|RANT #224: Arts & Entertainment
Summary: Alwight boyz listen up, Ooh i got raped! THIS SHIT HAS TOO STOP! BOOM
This rant contains profanity or other offensive material.
|So, I’m sitting here on the shit pan wiping my arse with bible papers (Because that’s what I use when I run out of toilet paper) and my bro, being the fuckhead he is, bursts in and exclaims rather fucking loudly: “Dude, you have got to watch soaps, this shit is awesome.” You know, the soppy shit that people used to watch and supposedly it’s now even better.|
I can’t walk out of the door without having listen to at least 2 guys go on about how Barry the bastard was got fucked up after the death of his dad” and “Larry the loser’s girlfriend dumped him quicker than a jar of mayonnaise with a condom at the bottom.” America is different, because you have Will and Grace, and John Doe and other gems, and we have soppy crap all night. Not that I just suddenly started to hate everyone for watching soaps, I still like you, but when I mention that “I personally don’t like soap operas” somebody will pop their head up from the nearest ROCK! And they say:
“But have you seen it lately? I mean it’s not like The Bill anymore!”
And apparently, people are masturbating to this shit. I thought, “WHOA, Now this must be some nifty shit! If Joanne had as many orgasms in the jungle as people are attracted to soaps, then this must be cool!” So I sit down and watched some soap, which is not that hard, because every channel plays soaps anyway, 654 trillion channels in the entire free universe and they all show at least two forms of soap. So I pick a channel and watch it. With my dick in my hand ready to jerk away at the happy oblivion, because I was told it was that amazing! And I watched 20 minutes of it and…
“HEY, GUESS WHAT? It’s the same pre-orgasmic melodramatic crap it always was!” This shit isn’t ever going to get better as long as the BBC has complete regime of all the high-quality new shows and show us all the shitty repeats. About the only thing that is new to this retarded system of broken promises is their devotion to shitty unrealistic melodramatic shit that they like to call skilled drama! And if I do masturbate to this shit, my dick will never respect me again. And everyone floods in to the TV room and they’re all like
“OOH, you’re watching Eastenders, this is the greatest show in all fucking existence!” I don’t get it! What am I missing out on, oh I know what it is, if you aren’t able to weep like a lobotomized freak show, or you don’t know who the next actor of a crappy soap opera to be dumped is simply by looking at the spark in his quivering eyelid, you aren’t good enough. Okay, lets do it like this…
“Everyone in Eastenders will rape each other, finger each other and finally batter in each other’s skulls to a fine amoeba when simply when they feel like it” Right, because you have to base each fucking episode over blunt murders, rape and prostitution. Am I getting warmer to making the next retarded eye quiver? And haven’t you all noticed, that whenever you watch Coronation Street and the like, there is never a straight life, there is never a good job, and there is no hell on earth that there’s ever going to be a fucking normal day.

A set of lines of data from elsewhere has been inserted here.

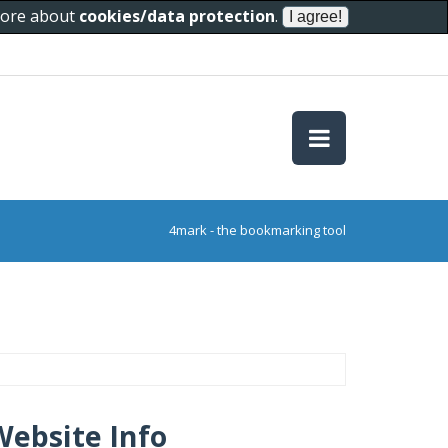
 more about
cookies/data protection
.
4mark - the bookmarking tool
Website Info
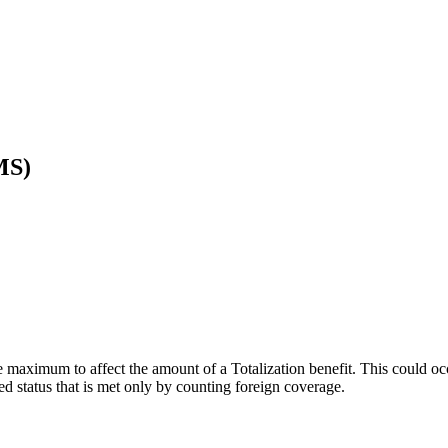
MS)
se maximum to affect the amount of a Totalization benefit. This could oc
ed status that is met only by counting foreign coverage.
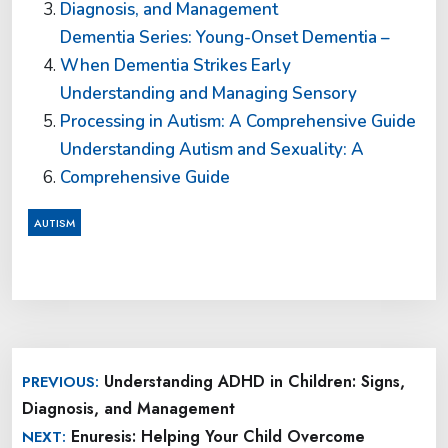
Diagnosis, and Management
Dementia Series: Young-Onset Dementia –
When Dementia Strikes Early
Understanding and Managing Sensory
Processing in Autism: A Comprehensive Guide
Understanding Autism and Sexuality: A
Comprehensive Guide
AUTISM
Post
Understanding ADHD in Children: Signs,
PREVIOUS:
navigation
Diagnosis, and Management
Enuresis: Helping Your Child Overcome
NEXT:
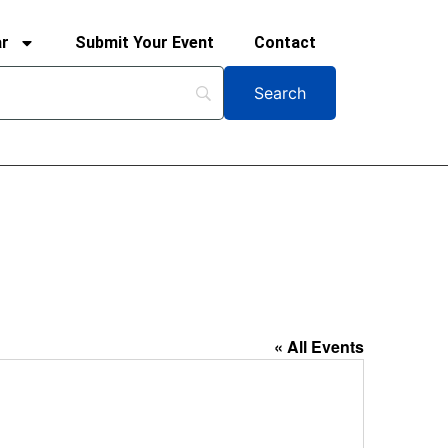
ar
Submit Your Event
Contact
« All Events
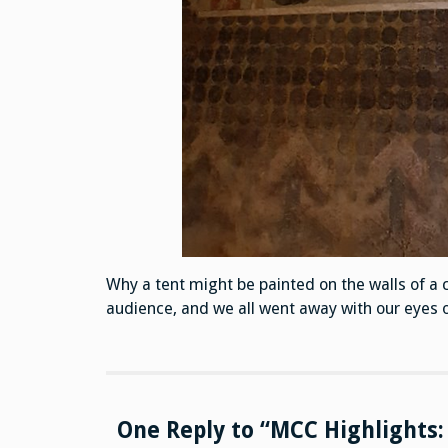
Why a tent might be painted on the walls of a 
audience, and we all went away with our eyes o
One Reply to “MCC Highlights: 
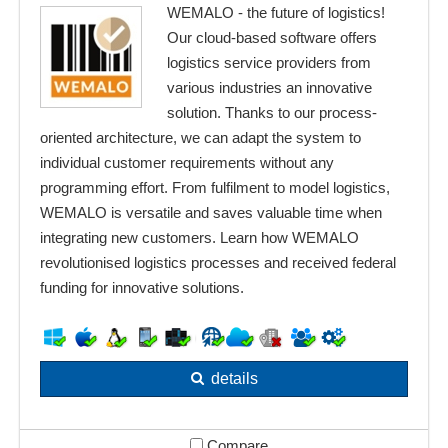
WEMALO - the future of logistics!
Our cloud-based software offers
logistics service providers from
various industries an innovative
solution. Thanks to our process-
oriented architecture, we can adapt the system to
individual customer requirements without any
programming effort. From fulfilment to model logistics,
WEMALO is versatile and saves valuable time when
integrating new customers. Learn how WEMALO
revolutionised logistics processes and received federal
funding for innovative solutions.
details
Compare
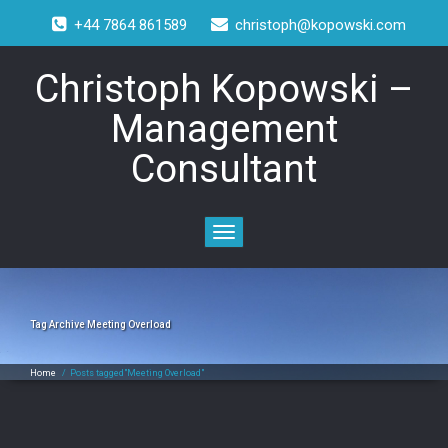
+44 7864 861589
christoph@kopowski.com
Christoph Kopowski –
Management
Consultant
Toggle
navigation
Tag Archive
Meeting Overload
Home
/
Posts tagged"Meeting Overload"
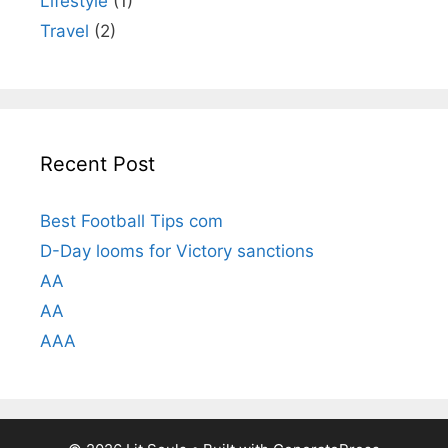
Lifestyle
(1)
Travel
(2)
Recent Post
Best Football Tips com
D-Day looms for Victory sanctions
AA
AA
AAA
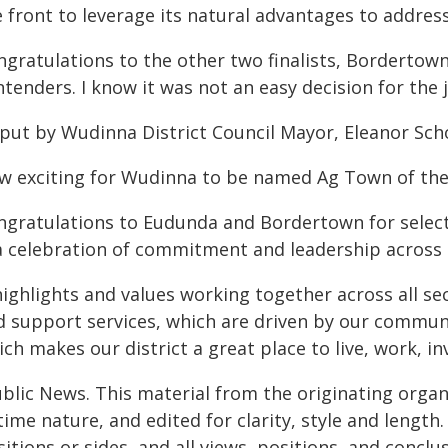
 front to leverage its natural advantages to address
ngratulations to the other two finalists, Bordertow
tenders. I know it was not an easy decision for the 
 put by Wudinna District Council Mayor, Eleanor Sch
w exciting for Wudinna to be named Ag Town of the
ngratulations to Eudunda and Bordertown for selecti
 a celebration of commitment and leadership across 
highlights and values working together across all se
d support services, which are driven by our communi
ch makes our district a great place to live, work, in
ublic News. This material from the originating organ
time nature, and edited for clarity, style and lengt
itions or sides, and all views, positions, and conclu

It’s as though as if the last day has arrived and everyone want’s to figure out how to be as retarded as possible before they’re going to be splattered by a big flaming meteor!
Okay, so some soaps do have murders in. Yes, I do like fake violence and it saves me from going balls to the walls in Africa and feeding the government their teeth! And I might be a little twisted here, but I like my murders to look GOOD! I’m not going to sit here and watch drunken Elmo’s stab and fart at each other, I like to see Neo fuck up agents with his brain in the most violent mind-blowing possible fucking way. If I wanted to watch people screw each other senseless then I would have hired a porn! I don’t pay £5 per month to the TV licensing dudes in London to watch the dribble you make people watch in the rather wasteful space of an hour. Make a normal day where people don’t screw each other for once, it would save a lot of us from having to morons who’s sole purpose in like is to waste one hour of their life and turn it into quivering garbage.